Business Insider Bangladesh

Black Friday sales rake in a record $9.12bn from online shoppers in USA

BI Desk || BusinessInsider

Published: 16:04, 27 November 2022  
Black Friday sales rake in a record $9.12bn from online shoppers in USA

Customers throng a super market at a US location. Photo: Collected.

Black Friday sales across the USA raked in a record $9.12 billion from online shoppers this year despite concerns of inflation and higher prices, according to estimates.

The $9.12 billion figure is up from $8.92 billion in 2021 and $9.03 billion the previous year, according to Adobe Analytics. Inflation accounts for some of the increase this year, with people paying more to buy less.

Online sales for electronics spiked 221% on Friday compared to an average day in October 2022, with top sellers including Apple MacBooks and watches, Adobe says, reports National Public Radio of the USA.

Other popular items included drones, Xbox Series X, and games such as FIFA 23 and Pokémon Scarlet and Violet.

Adobe expects discounts to remain strong throughout the weekend, predicting shoppers will spend another $4.52 billion on Saturday and $4.99 billion on Sunday. Cyber Monday is expected to top Black Friday online sales, with totals reaching $11.2 billion.

Traditional brick-and-mortar store purchases are still expected to account for the majority of retail holiday spending, with the National Retail Federation expecting 67% of Black Friday shoppers to have headed to stores.

More than 166 million Americans are expected to shop either in-person or online over the five days from Thanksgiving Day through Cyber Monday. It's the NRF's highest prediction since it began tracking data in 2017.

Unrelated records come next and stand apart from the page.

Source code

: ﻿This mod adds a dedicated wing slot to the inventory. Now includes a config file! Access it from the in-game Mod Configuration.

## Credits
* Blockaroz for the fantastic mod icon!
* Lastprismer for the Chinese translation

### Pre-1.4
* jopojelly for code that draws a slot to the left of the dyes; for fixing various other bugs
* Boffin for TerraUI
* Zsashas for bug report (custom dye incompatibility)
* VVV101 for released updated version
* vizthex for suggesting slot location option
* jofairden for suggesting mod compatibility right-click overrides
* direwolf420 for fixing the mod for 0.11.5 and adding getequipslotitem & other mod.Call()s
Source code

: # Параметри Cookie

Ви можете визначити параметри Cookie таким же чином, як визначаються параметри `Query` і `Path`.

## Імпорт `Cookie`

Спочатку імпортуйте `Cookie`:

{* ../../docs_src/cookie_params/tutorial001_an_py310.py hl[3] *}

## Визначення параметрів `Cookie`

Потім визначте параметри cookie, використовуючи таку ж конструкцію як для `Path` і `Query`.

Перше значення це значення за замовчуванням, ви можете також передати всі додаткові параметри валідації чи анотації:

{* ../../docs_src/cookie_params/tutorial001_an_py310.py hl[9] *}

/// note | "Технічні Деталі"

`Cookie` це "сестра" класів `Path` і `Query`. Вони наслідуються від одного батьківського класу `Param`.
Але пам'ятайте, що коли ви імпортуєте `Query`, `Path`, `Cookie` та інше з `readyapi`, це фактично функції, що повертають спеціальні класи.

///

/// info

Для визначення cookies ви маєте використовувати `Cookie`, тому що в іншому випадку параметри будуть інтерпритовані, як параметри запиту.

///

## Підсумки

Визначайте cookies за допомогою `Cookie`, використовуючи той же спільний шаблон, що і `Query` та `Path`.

Despite the record online spending this Black Friday, consumers' concerns about the economy are at the highest level since the Great Recession in 2008-2009. More than 60 percent of Americans said the state of the economy was impacting their holiday spending plans, according to the NRF.

"While there is much speculation about inflation's impact on consumer behavior, our data tells us that this Thanksgiving holiday weekend will see robust store traffic with a record number of shoppers taking advantage of value pricing," NRF President and CEO Matthew Shay said in a press release last week.

To alleviate immediate large spending, Americans are turning to buy now, pay later orders, which allow shoppers to pay through interest-free installments. Buy now, pay later orders spiked 78% this week compared to the previous week, according to Adobe. Revenue from these orders is also up 81% in the same period.

Adobe says it reaches its estimates by analyzing over 1 trillion visits to U.S. retail sites in 18 product categories including smart home items, audio equipment and toys.